第2節 未来につながる変革と持続可能で豊かな社会を目指して

コラム 人口規模が小さい地域への店舗出店(セコマグループ)

 セコマグループは、北海道を中心にコンビニエンスストアチェーン「セイコーマート」を展開しており、茨城県・埼玉県にも店舗を持つ。また、道内最大の店舗数(約1,100店舗)を誇っている。同グループが拠点を置く北海道は、人口減少・高齢化が全国平均より早く進んでおり、「過疎地域の持続的発展の支援に関する特別措置法(過疎法)」(令和3年法律第19号)注1に基づき、道内の152市町村が過疎地域に指定されている(2023年4月1日時点)。このような地域では、住民の暮らしを支える生活サービス機能の低下が懸念されていた。特に、商店の閉鎖等により無店舗地域が発生し、生活必需品の日常的な購入に不便を感じる買い物困難者が増加していることは、道内の人口が少ない地域に共通してみられる課題であった。

 このような課題の中、自治体や地域からの出店要請に応じ、セイコーマートは人口規模が小さい地域に出店してきた。
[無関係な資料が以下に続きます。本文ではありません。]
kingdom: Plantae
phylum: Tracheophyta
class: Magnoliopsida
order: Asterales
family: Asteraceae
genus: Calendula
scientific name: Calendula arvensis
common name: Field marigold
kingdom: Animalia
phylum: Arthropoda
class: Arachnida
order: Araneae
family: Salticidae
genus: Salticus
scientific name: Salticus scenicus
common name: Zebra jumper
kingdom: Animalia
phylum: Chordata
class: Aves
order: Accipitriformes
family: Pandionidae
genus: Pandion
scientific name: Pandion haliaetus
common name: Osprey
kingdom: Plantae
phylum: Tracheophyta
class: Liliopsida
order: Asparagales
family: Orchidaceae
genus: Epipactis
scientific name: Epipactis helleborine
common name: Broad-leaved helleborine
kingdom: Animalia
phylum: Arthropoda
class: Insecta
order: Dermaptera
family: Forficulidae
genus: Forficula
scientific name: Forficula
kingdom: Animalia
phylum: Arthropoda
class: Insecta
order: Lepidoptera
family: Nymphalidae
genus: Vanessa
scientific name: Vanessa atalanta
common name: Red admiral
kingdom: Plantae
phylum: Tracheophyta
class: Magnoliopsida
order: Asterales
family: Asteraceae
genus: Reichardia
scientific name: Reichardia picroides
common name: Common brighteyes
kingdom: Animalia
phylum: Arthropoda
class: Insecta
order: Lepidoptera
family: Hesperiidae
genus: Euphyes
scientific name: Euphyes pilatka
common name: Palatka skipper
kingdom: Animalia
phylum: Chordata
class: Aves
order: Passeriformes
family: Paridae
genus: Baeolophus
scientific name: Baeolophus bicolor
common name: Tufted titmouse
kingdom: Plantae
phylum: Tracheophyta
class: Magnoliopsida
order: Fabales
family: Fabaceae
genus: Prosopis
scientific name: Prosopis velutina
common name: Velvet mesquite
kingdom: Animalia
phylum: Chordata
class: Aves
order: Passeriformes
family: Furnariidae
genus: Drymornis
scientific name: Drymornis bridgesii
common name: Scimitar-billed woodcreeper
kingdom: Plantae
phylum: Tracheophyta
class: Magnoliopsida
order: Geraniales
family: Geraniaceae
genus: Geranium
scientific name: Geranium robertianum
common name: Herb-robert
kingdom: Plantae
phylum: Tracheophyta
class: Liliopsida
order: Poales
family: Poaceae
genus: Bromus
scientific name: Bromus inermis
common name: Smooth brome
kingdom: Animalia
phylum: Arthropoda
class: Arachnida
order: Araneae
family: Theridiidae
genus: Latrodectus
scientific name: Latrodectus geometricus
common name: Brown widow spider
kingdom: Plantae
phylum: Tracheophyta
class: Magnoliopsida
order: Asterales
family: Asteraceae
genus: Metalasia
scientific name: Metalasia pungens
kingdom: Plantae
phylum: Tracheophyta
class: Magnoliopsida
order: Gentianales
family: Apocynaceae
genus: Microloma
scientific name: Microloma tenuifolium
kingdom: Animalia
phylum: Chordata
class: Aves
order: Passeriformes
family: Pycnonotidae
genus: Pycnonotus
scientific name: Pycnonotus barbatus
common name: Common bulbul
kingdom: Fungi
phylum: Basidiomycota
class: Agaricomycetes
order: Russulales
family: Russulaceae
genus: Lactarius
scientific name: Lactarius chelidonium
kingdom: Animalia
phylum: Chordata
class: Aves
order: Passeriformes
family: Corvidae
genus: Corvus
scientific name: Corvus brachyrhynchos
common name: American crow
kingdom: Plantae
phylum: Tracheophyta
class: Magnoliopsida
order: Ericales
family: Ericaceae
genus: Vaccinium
人口規模が小さい低収益の地域でも出店を可能にしている機能の一つが、北海道に特化したサプライチェーン及び内部化された物流機能である。同グループの事業は、コンビニの枠を越え、原料生産・製造、物流や情報システム開発、また小売店の運営に関わる様々な分野に拡大しており、(株)セコマがグループ会社の管理業務を行うことにより、独自のサプライチェーンモデルを構築した。中でも北海道は、町から町への距離が長いことから、物流の効率化が重要であった。そこで、同グループは、物流網の整備に注力し、継続的に多額の投資を行ってきた。これにより、道内に13か所の物流施設が配置された。加えて、自社工場も多く所有しており、物流センター間の配送後、工場に立ち寄り新たに荷物を積み込む、という工夫も行っている。このような取組みの結果、積載効率は約8割を維持している。

 このように、同グループの持つ物流網やサプライチェーンの強みを活かし、人口規模が小さい地域へ積極的に出店することにより、セイコーマートをはじめとしたセコマグループ小売店の、北海道内での人口カバー率は99.8%に達した(179市町村のうち175市町村)。サプライチェーン全体で収益を確保することで、人口規模が小さい低収益の地域への出店を可能にしている。道内で最も人口が少ない音威子府村においては、開店から20年経ち、人口が半減した一方で、売上は微増傾向にある。

 今後更に人口減少・高齢化が進展すると予測される北海道で、セコマグループは、地域からの出店要請があれば、物流の効率化による道内全域における小売事業の維持とグループ製造工場の連携に、引き続き取り組むこととしている。

<セコマグループの物流網と製造工場>
<セコマグループの物流網と製造工場>
<セイコーマート店舗外観>
<セイコーマート店舗外観>

資料)(株)セコマ

  1. 注1 過疎地域の持続的発展を支援し、人材の確保及び育成、雇用機会の拡充、住民福祉の向上、地域格差の是正並びに美しく風格ある国土の形成に寄与することを目的とする。人口の著しい減少に伴って地域社会における活力が低下し、生産機能及び生活環境の整備等がほかの地域に比較して低位にある地域を「過疎地域」としている。